Exercise description:
Every line below that contains the word "clip" must be copied.

Collected data:
- - -

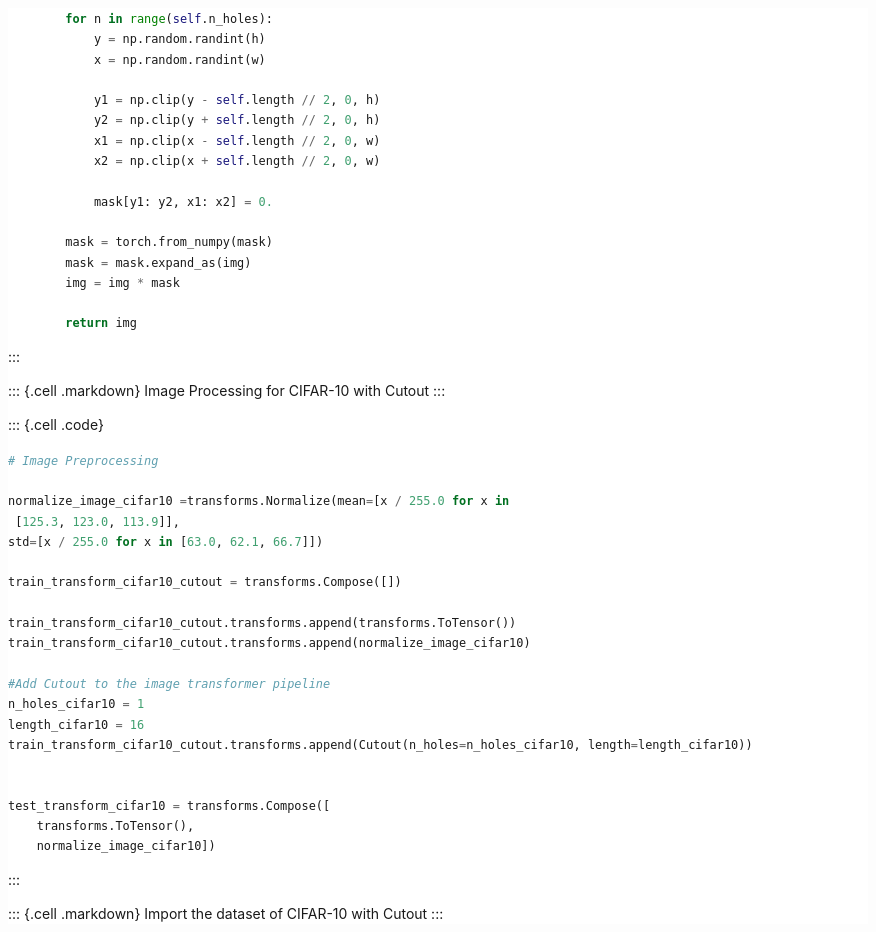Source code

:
 ``` python
        for n in range(self.n_holes):
            y = np.random.randint(h)
            x = np.random.randint(w)

            y1 = np.clip(y - self.length // 2, 0, h)
            y2 = np.clip(y + self.length // 2, 0, h)
            x1 = np.clip(x - self.length // 2, 0, w)
            x2 = np.clip(x + self.length // 2, 0, w)

            mask[y1: y2, x1: x2] = 0.

        mask = torch.from_numpy(mask)
        mask = mask.expand_as(img)
        img = img * mask

        return img
```
:::


::: {.cell .markdown} 
Image Processing for CIFAR-10 with Cutout
:::

::: {.cell .code}
``` python
# Image Preprocessing

normalize_image_cifar10 =transforms.Normalize(mean=[x / 255.0 for x in 
 [125.3, 123.0, 113.9]], 
std=[x / 255.0 for x in [63.0, 62.1, 66.7]])

train_transform_cifar10_cutout = transforms.Compose([])

train_transform_cifar10_cutout.transforms.append(transforms.ToTensor())
train_transform_cifar10_cutout.transforms.append(normalize_image_cifar10)

#Add Cutout to the image transformer pipeline
n_holes_cifar10 = 1
length_cifar10 = 16
train_transform_cifar10_cutout.transforms.append(Cutout(n_holes=n_holes_cifar10, length=length_cifar10))


test_transform_cifar10 = transforms.Compose([
    transforms.ToTensor(),
    normalize_image_cifar10])
``` 
:::

::: {.cell .markdown} 
Import the dataset of CIFAR-10 with Cutout
:::
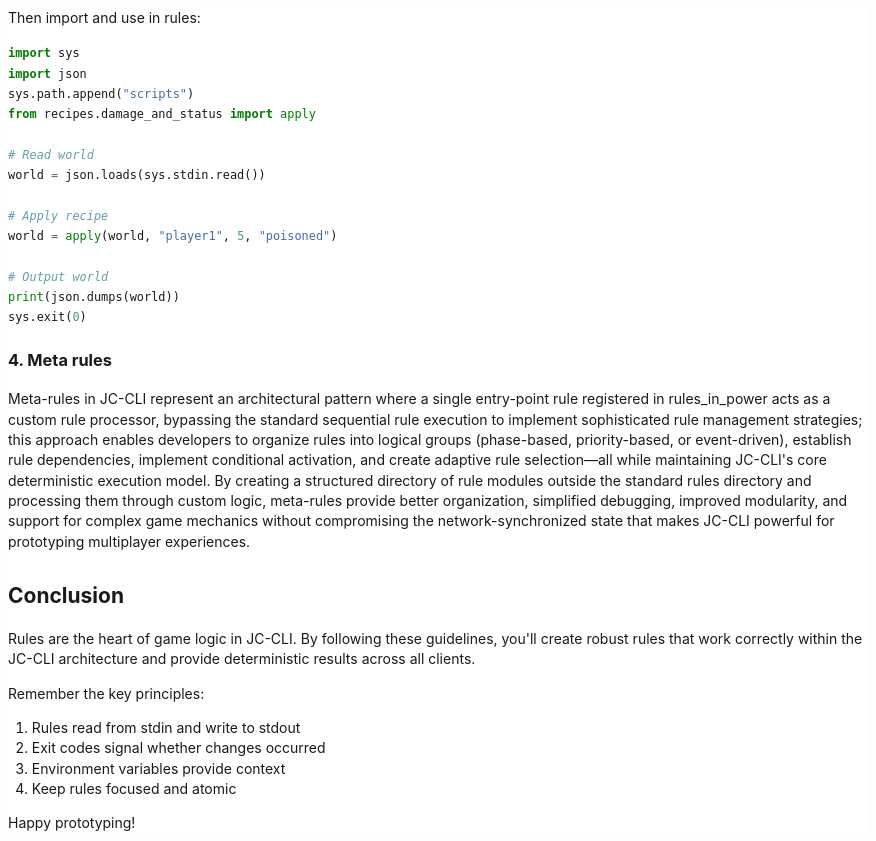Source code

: Then import and use in rules:

```python
import sys
import json
sys.path.append("scripts")
from recipes.damage_and_status import apply

# Read world
world = json.loads(sys.stdin.read())

# Apply recipe
world = apply(world, "player1", 5, "poisoned")

# Output world
print(json.dumps(world))
sys.exit(0)
```
### 4. Meta rules

Meta-rules in JC-CLI represent an architectural pattern where a single entry-point rule registered in rules_in_power acts as a custom rule processor, bypassing the standard sequential rule execution to implement sophisticated rule management strategies; this approach enables developers to organize rules into logical groups (phase-based, priority-based, or event-driven), establish rule dependencies, implement conditional activation, and create adaptive rule selection—all while maintaining JC-CLI's core deterministic execution model. By creating a structured directory of rule modules outside the standard rules directory and processing them through custom logic, meta-rules provide better organization, simplified debugging, improved modularity, and support for complex game mechanics without compromising the network-synchronized state that makes JC-CLI powerful for prototyping multiplayer experiences.

## Conclusion

Rules are the heart of game logic in JC-CLI. By following these guidelines, you'll create robust rules that work correctly within the JC-CLI architecture and provide deterministic results across all clients.

Remember the key principles:
1. Rules read from stdin and write to stdout
2. Exit codes signal whether changes occurred
3. Environment variables provide context
4. Keep rules focused and atomic

Happy prototyping!
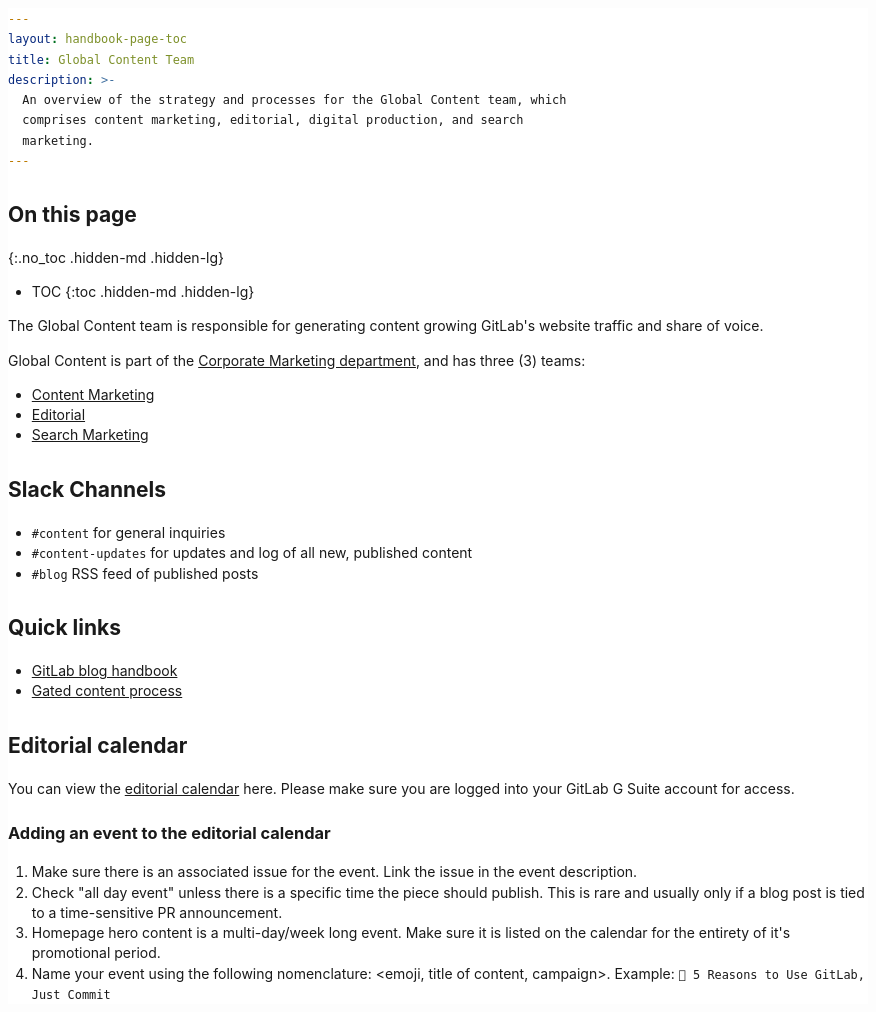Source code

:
 ```yaml
---
layout: handbook-page-toc
title: Global Content Team
description: >-
  An overview of the strategy and processes for the Global Content team, which
  comprises content marketing, editorial, digital production, and search
  marketing.
---
```


## On this page
{:.no_toc .hidden-md .hidden-lg}

- TOC
{:toc .hidden-md .hidden-lg}

The Global Content team is responsible for generating content growing GitLab's website traffic and share of voice.

Global Content is part of the [Corporate Marketing department](/handbook/marketing/corporate-marketing/), and has three (3) teams:

- [Content Marketing](/handbook/marketing/inbound-marketing/content/content-marketing/)
- [Editorial](/handbook/marketing/inbound-marketing/content/editorial-team/)
- [Search Marketing](/handbook/marketing/inbound-marketing/search-marketing/)

## Slack Channels

- `#content` for general inquiries
- `#content-updates` for updates and log of all new, published content
- `#blog` RSS feed of published posts

## Quick links

- [GitLab blog handbook](/handbook/marketing/blog/)
- [Gated content process](/handbook/marketing/demand-generation/campaigns/content-in-campaigns/)

## Editorial calendar

You can view the [editorial calendar](https://calendar.google.com/calendar/u/0?cid=Z2l0bGFiLmNvbV9hbWU5ODQzYzYwOTRmZmM0NzV2ZWE5ZnRuNEBncm91cC5jYWxlbmRhci5nb29nbGUuY29t) here. Please make sure you are logged into your GitLab G Suite account for access.

### Adding an event to the editorial calendar

1. Make sure there is an associated issue for the event. Link the issue in the event description.
1. Check "all day event" unless there is a specific time the piece should publish. This is rare and usually only if a blog post is tied to a time-sensitive PR announcement.
1. Homepage hero content is a multi-day/week long event. Make sure it is listed on the calendar for the entirety of it's promotional period.
1. Name your event using the following nomenclature: <emoji, title of content, campaign>. Example: `📝 5 Reasons to Use GitLab, Just Commit`
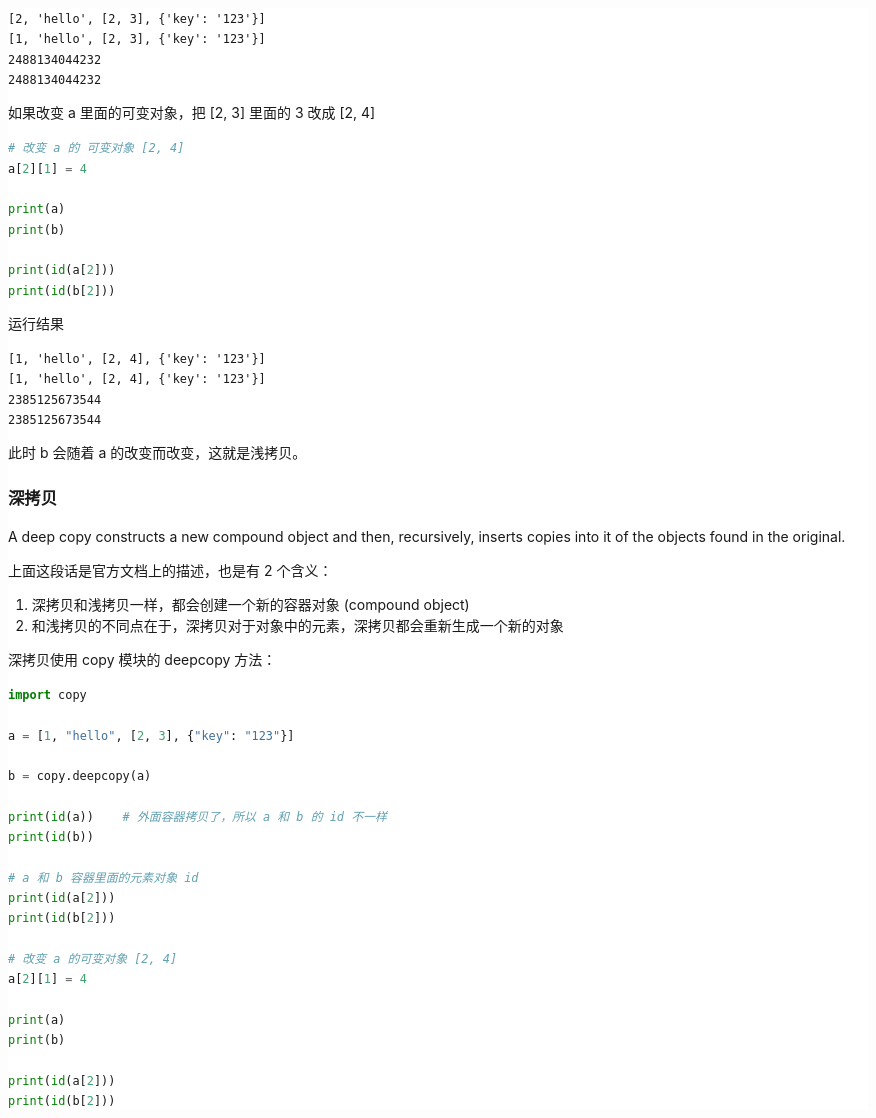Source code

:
 ```
[2, 'hello', [2, 3], {'key': '123'}]
[1, 'hello', [2, 3], {'key': '123'}]
2488134044232
2488134044232
```

如果改变 a 里面的可变对象，把 [2, 3] 里面的 3 改成 [2, 4]

```python
# 改变 a 的 可变对象 [2, 4]
a[2][1] = 4

print(a)
print(b)

print(id(a[2]))
print(id(b[2]))
```

运行结果

```
[1, 'hello', [2, 4], {'key': '123'}]
[1, 'hello', [2, 4], {'key': '123'}]
2385125673544
2385125673544
```

此时 b 会随着 a 的改变而改变，这就是浅拷贝。

### 深拷贝 

A deep copy constructs a new compound object and then, recursively, inserts copies into it of the objects found in the original.

上面这段话是官方文档上的描述，也是有 2 个含义：

1. 深拷贝和浅拷贝一样，都会创建一个新的容器对象 (compound object)
2. 和浅拷贝的不同点在于，深拷贝对于对象中的元素，深拷贝都会重新生成一个新的对象

深拷贝使用 copy 模块的 deepcopy 方法：

```python
import copy

a = [1, "hello", [2, 3], {"key": "123"}]

b = copy.deepcopy(a)

print(id(a))    # 外面容器拷贝了，所以 a 和 b 的 id 不一样
print(id(b))

# a 和 b 容器里面的元素对象 id
print(id(a[2]))
print(id(b[2]))

# 改变 a 的可变对象 [2, 4]
a[2][1] = 4

print(a)
print(b)

print(id(a[2]))
print(id(b[2]))
```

- - -

Written solution:
            y1 = np.clip(y - self.length // 2, 0, h)
            y2 = np.clip(y + self.length // 2, 0, h)
            x1 = np.clip(x - self.length // 2, 0, w)
            x2 = np.clip(x + self.length // 2, 0, w)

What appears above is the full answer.